Des vaisseaux spatiaux et des métamorphes

À vrai dire, il y a beaucoup de choses sur nos triomphes et nos réalisations en tant que peuple qui ne figurent pas dans les livres d'histoire. Par exemple, les Africains ont fait des progrès dans l'aviation et les voyages spatiaux depuis la nuit des temps. Bien avant que Neil Armstrong marche sur la lune en tant que membre de l'équipage d'Apollo 11 et décrive son exploit comme un pas de géant pour l'humanité, les fils du sol avaient fait plusieurs incursions dans l'espace. Si l'Américain avait été honnête, il aurait dû dire au monde qu'il avait trouvé des empreintes de pas sur la lune. Des études de ces empreintes auraient révélé qu'elles appartenaient à l'Homo Africanus – l'Homme Africain.

Si abena-Neil avait regardé d'assez près, il aurait trouvé un carton vide de Shake-Shake sur la lune. Mais je suis sûr que même s'il l'avait fait, Américain qu'il était, il aurait probablement jeté un coup d'œil au carton rouge-blanc-bleu et s'était convaincu qu'il avait dû être laissé là par un Américain !

Croyez-moi, nous avions notre propre NASA, notre propre Soyouz et notre propre Starship Enterprise. Mais contrairement à certains peuples dont je ne citerai pas les noms et les nationalités, nous n'avons pas fait grand cas de nos exploits extraterrestres, disant au monde que nous allions hardiment là où aucun homme n'était allé auparavant. Nous venons de commencer le travail. Nos astronautes et cosmonautes ne portaient pas de combinaisons spatiales sophistiquées. Au contraire, ils se sont déshabillés avant de se lancer en orbite. Apparemment, la nudité aide beaucoup à la cause de l'aérodynamisme.

Bien sûr, vous ne trouverez aucun de ces faits dans les livres d'histoire pour la simple raison que les Africains sont des gens très modestes. Nous n'aimons pas nous vanter. Nos astronautes n'ont donc pas fait d'apparitions à la télévision pour faire savoir au monde qui ils étaient, où ils étaient allés et ce qu'ils avaient fait. Ils ont fait ce que des générations d'explorateurs africains avant eux ont toujours fait. Ils ont gardé leurs découvertes pour eux.

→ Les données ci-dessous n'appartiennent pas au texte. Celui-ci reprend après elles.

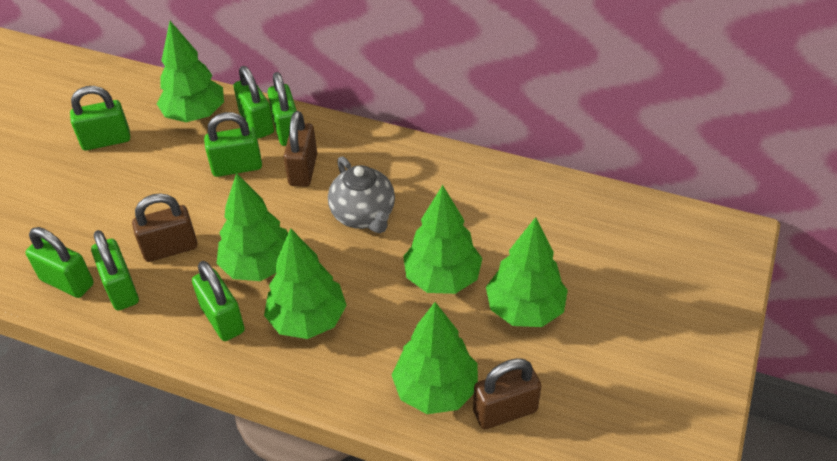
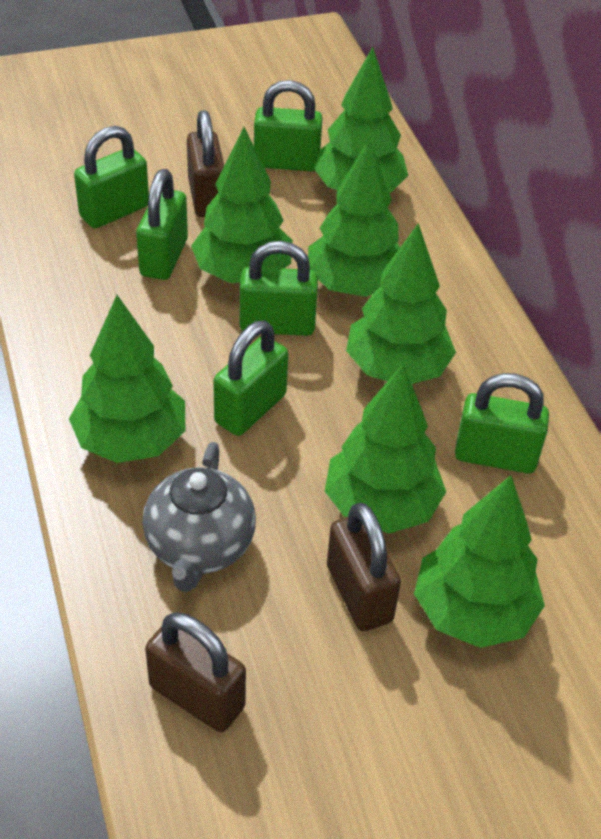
green padlock: [26,227,94,298] [70,86,130,150] [91,230,139,311] [192,261,245,341] [204,112,262,177] [234,66,274,139] [268,72,297,146] = 7 -> [74,126,149,228] [136,169,188,280] [213,320,288,436] [240,241,318,336] [254,80,323,171] [455,373,549,473] = 6
green tree: [157,21,224,122] [217,173,288,281] [264,228,347,339] [392,302,478,414] [403,185,483,294] [486,217,568,327] = 6 -> [69,295,185,463] [191,127,293,283] [308,139,400,297] [314,47,408,192] [325,364,446,533] [346,223,456,384] [414,475,545,648] = 7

Le rouleau aux œufs de Pâques de la Maison Blanche

Le Rouleau aux œufs de Pâques de la Maison Blanche est une tradition depuis 1878, bien qu'il ait commencé sous la présidence de James Madison en 1814. Dolley Madison, l'épouse du président James Madison, a lancé l'événement. Des centaines d'enfants se sont présentés avec leurs œufs décorés pour se joindre aux festivités. L'événement a par la suite été annulé. À la demande de nombreux enfants, le président Rutherford B. Hayes et son épouse Lucy ont ramené l'événement, cette fois sur les pelouses de la Maison Blanche. La tradition Easter Egg Roll invite les enfants à rouler des œufs de Pâques avec une cuillère dans une course à travers la pelouse de la Maison Blanche.